Birth of the Night Stalkers

Monday, September 2nd, 2013

After the stunning Israeli raid at Entebbe, US Army helicopter pilot Mike Grimm realized that American forces couldn’t do what the Israelis had done:

Once he had become the Divisional operations officer in 1977, he decided to use the Division’s entire budget for training on a single exercise. He called it an Emergency Deployment Readiness Exercise (EDRE) and in the training scenario, his men and pilots would have to fly 200 miles to the island of Hawaii where a select group of soldiers playing terrorists were holding hostages. Grimm’s men would have rescue those hostages with minimal losses. The tactics he developed for the exercise would be the blueprint for all future missions to come, even to this day.

Men from the First and Fifth Infantry Battalions at Schoefield Barracks on Oahu were selected to be the “raiders.” Their helicopter element consisted of 10 Bell UH-1H Hueys and two Bell AH-1G Cobra gunships from A Company of the 25th Aviation Battalion. After an alert and planning period, the men and their helicopters flew from Schoefield Barracks to Hickam AFB to be loaded aboard USAF Lockheed C-141A Starlifters to simulate strategic deployment. The men were flown to Hilo Airport which would function as the “intermediate staging base” for the exercise. On 14 November they arrived in Hilo where the helicopters were readied for flight and they flew onward to Bradshaw AAF in the Pohaku Trainng Area in the center of Hawaii. This would be their “forward operating base” for the mission exercise.

The “hostages” were being held in the fire station of Waimea-Kohala Airport just 30 miles north of their forward operating base. The raid would be carried out at dawn as no night vision equipment was available. At ten miles from the target, the “terrorists” heard the team coming and “executed” the hostages. When Grimm’s raiding force landed, they were wiped out to the last man.

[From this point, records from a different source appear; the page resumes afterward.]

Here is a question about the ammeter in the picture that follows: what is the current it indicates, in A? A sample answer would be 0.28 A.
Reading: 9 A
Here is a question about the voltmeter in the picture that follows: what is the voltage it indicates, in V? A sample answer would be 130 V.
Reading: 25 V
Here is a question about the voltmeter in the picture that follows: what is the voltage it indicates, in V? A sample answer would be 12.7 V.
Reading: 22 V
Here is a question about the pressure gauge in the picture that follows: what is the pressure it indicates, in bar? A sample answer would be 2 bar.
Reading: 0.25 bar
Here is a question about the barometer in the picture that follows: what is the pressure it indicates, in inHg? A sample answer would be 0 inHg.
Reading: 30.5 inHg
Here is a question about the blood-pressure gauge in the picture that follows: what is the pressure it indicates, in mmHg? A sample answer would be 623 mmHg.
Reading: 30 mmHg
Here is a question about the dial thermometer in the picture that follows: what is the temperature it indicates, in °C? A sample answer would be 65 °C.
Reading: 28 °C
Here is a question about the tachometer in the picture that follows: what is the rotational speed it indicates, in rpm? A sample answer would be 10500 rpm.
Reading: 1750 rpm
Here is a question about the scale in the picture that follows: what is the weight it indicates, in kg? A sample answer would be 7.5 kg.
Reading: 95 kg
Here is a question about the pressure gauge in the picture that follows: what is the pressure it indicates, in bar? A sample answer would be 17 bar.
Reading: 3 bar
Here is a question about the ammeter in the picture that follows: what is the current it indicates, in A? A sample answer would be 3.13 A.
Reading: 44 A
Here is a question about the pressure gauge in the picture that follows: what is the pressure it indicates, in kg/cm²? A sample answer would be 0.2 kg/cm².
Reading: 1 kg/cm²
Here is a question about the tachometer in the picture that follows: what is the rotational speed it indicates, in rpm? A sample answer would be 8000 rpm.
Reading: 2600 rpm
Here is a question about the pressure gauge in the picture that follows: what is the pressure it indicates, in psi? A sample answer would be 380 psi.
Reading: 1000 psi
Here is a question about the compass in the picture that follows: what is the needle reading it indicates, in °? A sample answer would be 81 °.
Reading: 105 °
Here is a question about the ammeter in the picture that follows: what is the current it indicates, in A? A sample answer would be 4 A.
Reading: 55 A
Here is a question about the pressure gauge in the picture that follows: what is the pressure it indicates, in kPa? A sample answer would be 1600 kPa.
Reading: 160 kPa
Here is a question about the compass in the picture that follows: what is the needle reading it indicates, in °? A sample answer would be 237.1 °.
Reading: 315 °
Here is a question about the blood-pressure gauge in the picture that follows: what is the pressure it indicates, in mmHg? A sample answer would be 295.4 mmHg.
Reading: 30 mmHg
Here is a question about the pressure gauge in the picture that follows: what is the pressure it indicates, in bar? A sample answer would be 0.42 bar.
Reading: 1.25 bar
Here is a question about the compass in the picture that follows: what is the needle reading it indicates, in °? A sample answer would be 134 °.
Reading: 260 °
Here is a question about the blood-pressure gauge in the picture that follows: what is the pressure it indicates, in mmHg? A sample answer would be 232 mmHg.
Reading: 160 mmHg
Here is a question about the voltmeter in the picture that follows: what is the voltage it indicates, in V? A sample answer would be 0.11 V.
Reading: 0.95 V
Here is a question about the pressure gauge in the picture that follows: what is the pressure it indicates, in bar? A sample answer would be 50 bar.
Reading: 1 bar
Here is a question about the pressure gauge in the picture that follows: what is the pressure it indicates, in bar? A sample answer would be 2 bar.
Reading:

The next day at Bradshaw AAF the After Action Review took place and everyone but Mike Grimm thought their Army careers were over when the Division commander, Lieutenant General Willard Scott arrived. He began the debriefing with the statement “This exercise was a really bad idea.” As he continued for several minutes on the inappropriateness of using helicopter-borne infantry on anti-terror operations. “Our Army will never enter into this area. This is NOT our role.”

And then, Mike Grimm stood up and interrupted his commander.

“Respectfully, sir, that is NOT correct.” Here he was, a newly minted major, holding a two-star general to task. “Not only do we need to create this capability, sir, but if we don’t, we are going to find ourselves at some point in our history embarrassed as a nation!”

Three years later, on the morning of 25 April 1980, in the Iranian desert, that embarrassment took place. The wrecks of five Marine RH-53D Sea Stallions and one USAF C-130 Hercules lay smoldering in the desert with the bodies of eight American servicemen. That year Mike Grimm was the commander of A Company of the 229th Aviation Battalion of the 101st Airborne Division where he was working with a handpicked group of men to transform the Hughes OH-6 “Loach” into what would become the MH-6/AH-6 “Little Bird” for night time special forces missions. On the night of 7 October 1981, Mike Grimm was flying one of the unit’s MH-6s at low level over the Cumberland River when he hit the side of a power line tower and was killed instantly. One week later, in memorial to Mike Grimm, the new 160th Aviation Battalion uncased its colors. It was the birth of the Army Special Force’s aviation element (Special Operations Aviation Regiment, or SOAR), the “Night Stalkers”.

Comments

  1. Keith Higginbotham says:

    This is great, with one correction. Maj. Mike Grimm commanded B Company 229 AHB. I was a young Sgt. serving when he took command. He was a great officer.